> _PROBLEMS TO WORK ON_
(a) Update the opossum nephrotoxicity abstract from the words that have "North American opossum" through "nitrate (UN)-induced damage.", changing "Didelphis virginiana" to "Didelphis marsupialis".
(b) List every number of days after treatment or injection that the opossum nephrotoxicity abstract names as a time point.
(c) According to the opossum nephrotoxicity abstract, by when does architectural restoration of the kidney appear complete?

> _DOCUMENT PASSAGE_
*** Begin section ***
North American opossum Didelphis virginiana as a fetal nephrotoxicity model: histologic and ultrastructural assessment of uranyl nitrate (UN)-induced damage.

We have used our opossum model of fetal nephrotoxicity to investigate uranyl nitrate-induced morphologic changes in the developing kidney. The present study establishes a renal dose response curve for the uranyl nitrate (UN). We find that pups treated with nonlethal doses of UN do not demonstrate growth retardation compared to saline-treated controls. The kidneys of UN-treated pups are heavier than the control animals, an effect less apparent the longer the pups are followed. A low dose of 60 mg/kg of UN administered to small pups causes slight histologic derangement but nevertheless more change than the same dose administered to larger more mature pups. Using a dose of 100 mg/kg of UN that effectively causes nonfatal renal disruption, we examined the kidneys from 4 to 42 days following injection. We find that tubular dilation and epithelial necrosis starts soon after treatment (day 4) and reaches its maximum during the second and third week (11 and 22 days). Architectural restoration appears complete by the end of the third week. By electron microscopy, UN induces sequential structural damage with loss of proximal tubule brush border, epithelial necrosis with intact basement membranes and regeneration at 4, 11, and 22 days. Residual tubular mitochondrial damage is present at 42 days in spite of histologically normal tubules. No apparent lesions are seen in glomeruli. Fibroblastic interstitial proliferation in UN-treated kidneys at 11 days is not followed by appreciable fibrosis when assessed at 22 and 42 days. As the structural changes caused by 100 mg/ml UN administration in fetal opossum kidneys are reversible, this is a useful model to study the molecular mediators responsible for this form of renal damage and repair.
*** End section ***
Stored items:
*** Begin section ***
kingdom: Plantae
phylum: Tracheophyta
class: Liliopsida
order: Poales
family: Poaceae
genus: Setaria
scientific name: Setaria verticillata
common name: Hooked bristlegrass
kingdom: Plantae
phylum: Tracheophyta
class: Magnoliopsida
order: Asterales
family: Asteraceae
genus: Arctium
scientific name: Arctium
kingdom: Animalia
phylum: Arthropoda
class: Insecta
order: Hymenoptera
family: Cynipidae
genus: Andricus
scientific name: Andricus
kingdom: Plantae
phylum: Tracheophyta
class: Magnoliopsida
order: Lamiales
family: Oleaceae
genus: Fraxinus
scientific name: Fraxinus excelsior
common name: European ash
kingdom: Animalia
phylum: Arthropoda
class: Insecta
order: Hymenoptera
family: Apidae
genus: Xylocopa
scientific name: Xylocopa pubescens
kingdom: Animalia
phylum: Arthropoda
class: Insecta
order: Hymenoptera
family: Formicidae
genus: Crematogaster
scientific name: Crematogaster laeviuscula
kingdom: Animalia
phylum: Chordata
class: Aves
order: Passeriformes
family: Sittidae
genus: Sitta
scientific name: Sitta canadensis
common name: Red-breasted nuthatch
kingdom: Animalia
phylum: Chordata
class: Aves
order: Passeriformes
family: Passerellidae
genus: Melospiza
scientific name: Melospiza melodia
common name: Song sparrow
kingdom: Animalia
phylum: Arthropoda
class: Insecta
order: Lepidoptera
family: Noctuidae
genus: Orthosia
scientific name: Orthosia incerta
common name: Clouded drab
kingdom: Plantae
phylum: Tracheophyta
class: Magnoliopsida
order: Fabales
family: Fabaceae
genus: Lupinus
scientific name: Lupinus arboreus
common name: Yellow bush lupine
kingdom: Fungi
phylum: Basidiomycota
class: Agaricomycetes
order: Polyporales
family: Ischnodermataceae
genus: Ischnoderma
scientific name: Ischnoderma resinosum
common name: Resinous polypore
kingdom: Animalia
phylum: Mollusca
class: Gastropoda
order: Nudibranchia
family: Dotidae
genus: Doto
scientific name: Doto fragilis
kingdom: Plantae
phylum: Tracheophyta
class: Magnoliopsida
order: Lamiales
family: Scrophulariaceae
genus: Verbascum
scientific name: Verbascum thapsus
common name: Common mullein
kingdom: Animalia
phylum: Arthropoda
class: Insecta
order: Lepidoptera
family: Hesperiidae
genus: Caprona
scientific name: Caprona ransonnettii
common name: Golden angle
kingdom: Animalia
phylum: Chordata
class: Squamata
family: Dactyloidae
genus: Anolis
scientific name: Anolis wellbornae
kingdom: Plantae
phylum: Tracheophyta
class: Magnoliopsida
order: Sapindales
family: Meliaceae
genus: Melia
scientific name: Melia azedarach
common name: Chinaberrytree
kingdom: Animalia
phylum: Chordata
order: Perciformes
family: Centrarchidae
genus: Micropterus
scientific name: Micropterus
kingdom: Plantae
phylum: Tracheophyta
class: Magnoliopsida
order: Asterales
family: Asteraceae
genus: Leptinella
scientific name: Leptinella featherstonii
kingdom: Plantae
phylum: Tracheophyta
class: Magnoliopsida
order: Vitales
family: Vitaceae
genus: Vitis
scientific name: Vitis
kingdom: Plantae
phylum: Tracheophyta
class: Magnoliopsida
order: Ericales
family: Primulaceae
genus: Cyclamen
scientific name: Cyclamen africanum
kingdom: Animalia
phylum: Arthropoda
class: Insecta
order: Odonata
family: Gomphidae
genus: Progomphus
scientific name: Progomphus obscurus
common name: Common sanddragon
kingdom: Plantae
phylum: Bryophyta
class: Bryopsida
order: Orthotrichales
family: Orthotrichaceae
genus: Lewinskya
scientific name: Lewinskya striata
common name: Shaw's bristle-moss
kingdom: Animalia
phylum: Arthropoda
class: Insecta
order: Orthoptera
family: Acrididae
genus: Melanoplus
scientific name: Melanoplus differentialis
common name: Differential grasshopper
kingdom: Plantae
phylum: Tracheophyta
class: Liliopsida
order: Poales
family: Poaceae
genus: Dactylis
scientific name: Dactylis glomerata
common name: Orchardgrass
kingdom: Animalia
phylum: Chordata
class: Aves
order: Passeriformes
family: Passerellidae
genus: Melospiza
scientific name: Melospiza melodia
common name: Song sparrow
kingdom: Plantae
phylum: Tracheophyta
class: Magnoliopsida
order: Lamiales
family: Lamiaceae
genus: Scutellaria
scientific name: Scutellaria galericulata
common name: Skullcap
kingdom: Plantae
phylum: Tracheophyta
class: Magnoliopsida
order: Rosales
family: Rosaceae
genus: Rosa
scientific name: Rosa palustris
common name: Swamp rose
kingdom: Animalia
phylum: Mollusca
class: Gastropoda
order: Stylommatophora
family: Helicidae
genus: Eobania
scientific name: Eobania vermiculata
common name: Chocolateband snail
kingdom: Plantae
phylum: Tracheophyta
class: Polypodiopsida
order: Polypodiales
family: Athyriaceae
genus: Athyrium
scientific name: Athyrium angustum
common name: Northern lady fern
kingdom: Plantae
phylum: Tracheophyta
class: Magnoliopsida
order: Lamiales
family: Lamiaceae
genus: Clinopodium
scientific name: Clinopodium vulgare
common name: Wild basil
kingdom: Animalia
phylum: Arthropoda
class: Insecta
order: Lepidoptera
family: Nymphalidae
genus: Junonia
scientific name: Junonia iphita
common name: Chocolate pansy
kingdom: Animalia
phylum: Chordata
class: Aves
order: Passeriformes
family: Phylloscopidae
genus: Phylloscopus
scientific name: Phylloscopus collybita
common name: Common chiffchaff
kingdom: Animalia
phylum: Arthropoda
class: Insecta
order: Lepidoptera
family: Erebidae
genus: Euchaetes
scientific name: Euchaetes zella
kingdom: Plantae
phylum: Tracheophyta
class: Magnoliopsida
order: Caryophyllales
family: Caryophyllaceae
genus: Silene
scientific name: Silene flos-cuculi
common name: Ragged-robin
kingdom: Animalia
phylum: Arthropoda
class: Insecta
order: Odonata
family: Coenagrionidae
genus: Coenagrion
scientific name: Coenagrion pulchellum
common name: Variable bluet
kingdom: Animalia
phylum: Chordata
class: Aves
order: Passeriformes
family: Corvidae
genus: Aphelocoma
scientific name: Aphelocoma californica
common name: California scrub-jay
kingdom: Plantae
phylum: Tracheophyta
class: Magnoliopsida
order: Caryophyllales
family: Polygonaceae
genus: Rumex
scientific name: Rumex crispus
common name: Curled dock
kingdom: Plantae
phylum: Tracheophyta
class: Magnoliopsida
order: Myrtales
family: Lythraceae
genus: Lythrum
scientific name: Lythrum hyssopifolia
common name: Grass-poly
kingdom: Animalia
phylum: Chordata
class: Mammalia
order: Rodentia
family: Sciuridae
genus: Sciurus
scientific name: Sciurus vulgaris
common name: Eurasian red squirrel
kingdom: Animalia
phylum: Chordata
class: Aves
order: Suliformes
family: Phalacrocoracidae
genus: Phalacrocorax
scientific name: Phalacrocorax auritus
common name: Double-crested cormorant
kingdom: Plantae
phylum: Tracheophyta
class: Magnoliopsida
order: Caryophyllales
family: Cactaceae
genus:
*** End section ***
> _EXERCISE ANSWERS_
(a)
North American opossum Didelphis marsupialis as a fetal nephrotoxicity model: histologic and ultrastructural assessment of uranyl nitrate (UN)-induced damage.

(b) 4, 11, 22, 42

(c) By the end of the third week.